Thank God, my mom arrived. Now....I thought I couldn't get embarrassed by my mother anymore. I thought menstrual cycles didn't embarrass me anymore. I'm thirty-fucking-four years old. I've had a baby. I've shown my cootchie to so many people during the labor and delivery of Emma, that I could probably sit nude, legs astride a chair for a figure drawing class. I've talked about twiddlng my own twat on this damn site.....but when my 5'2" Filipina walked into my workplace carrying a Walmart bag full of super long maxi pads, pads with wings, AND PANTIES?

I was looking for a dark corner to hide.

It's not that I'm embarrassed of the bag full of feminine goodies. No, I walked over to her gracefully to fetch them. Before I could finishing crossing the lobby, my mother had reached into the bag and started pulling items out to show me.

I was in the lobby. With customers. And staff.

Yeah, I'm a thirty-four year old manager at a company that makes multi-millions yearly....and my mommy embarrassed me at work with feminine hygiene products.

 

06 December 2006

Slippery Slope

In a depression...I think. I spend most of my free time sleeping. Quite sad. Whether it's the holidays (which I cringe each time they come around), the headaches, or the back pain, sleeping is a nice escape. Unfortunately,  sleeping makes me feel worse. Vicious trap.

I'm waiting for my raise. Finally, after months and months of not receiving my evaluation, I received it. A raise of $1.25 more an hour which seems quite a bit. Here is the bitchy bit.....the new managers that were just promoted a couple of months ago are going to be making only fifty cents less than me; and I've been told that my raise isn't a guaranteed amount. I may get less. Merry Christmas, Nae.

A raise is a raise, isn't it. I'm going to be grateful. Every bit counts when you have disconnect notices in the mail.

Eh....

Headache.

I am more depressed than I should be.

Wanted to write more but the futility of getting it out is overcoming me. Ending this fucking entry.

03 December 2006

Missing Family

I'm a bit late in the news game, folks. When I went onto my MySpace account, I found a bulletin about the Kim family that are missing from the San Francisco area. Please repost a note on your site for everyone to be on the lookout for this family of four and/or their silver SAAB. I know their family want them found but any leads or sightings would be a second to that miracle.

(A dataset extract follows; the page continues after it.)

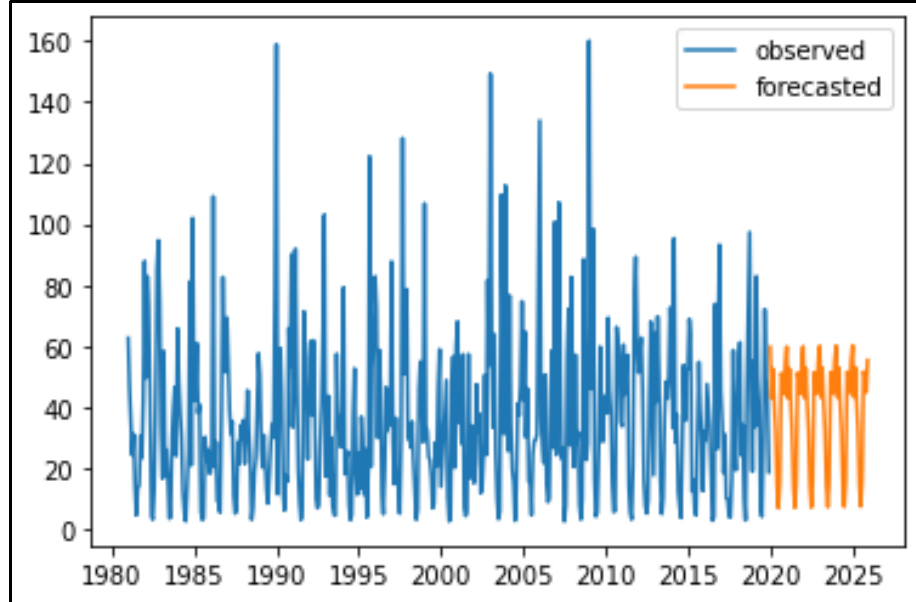
Figure 5. Rainfalls forecasting trend from 2020 to 2025.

From the website dedicated to the search of the Kims:

The San Francisco Police Department is seeking information regarding a missing San Francisco family of four. On Friday, November 17, 2006, James Kim, his wife, Kati Kim, and their children, Penelope Kim and Sabine Kim left on a road trip to Seattle, Washington. The family was expected to return to San Francisco on Monday, November 27th, 2006. When both James Kim and Kati Kim did not show up for their appointments on Tuesday, November 28th, it caused their co-workers to be worried for their safety. The Kim's are known to always keep in touch daily either by phone or e-mail with their friends and co-workers. The last known whereabouts of the Kim family was in Roseburg, Oregon on Saturday afternoon, November 25, 2006, they were known to be heading to Gold Beach, Oregon for an overnight stay there. They were driving a 2005 silver Saab station wagon with California personalized plates of "DOE SF".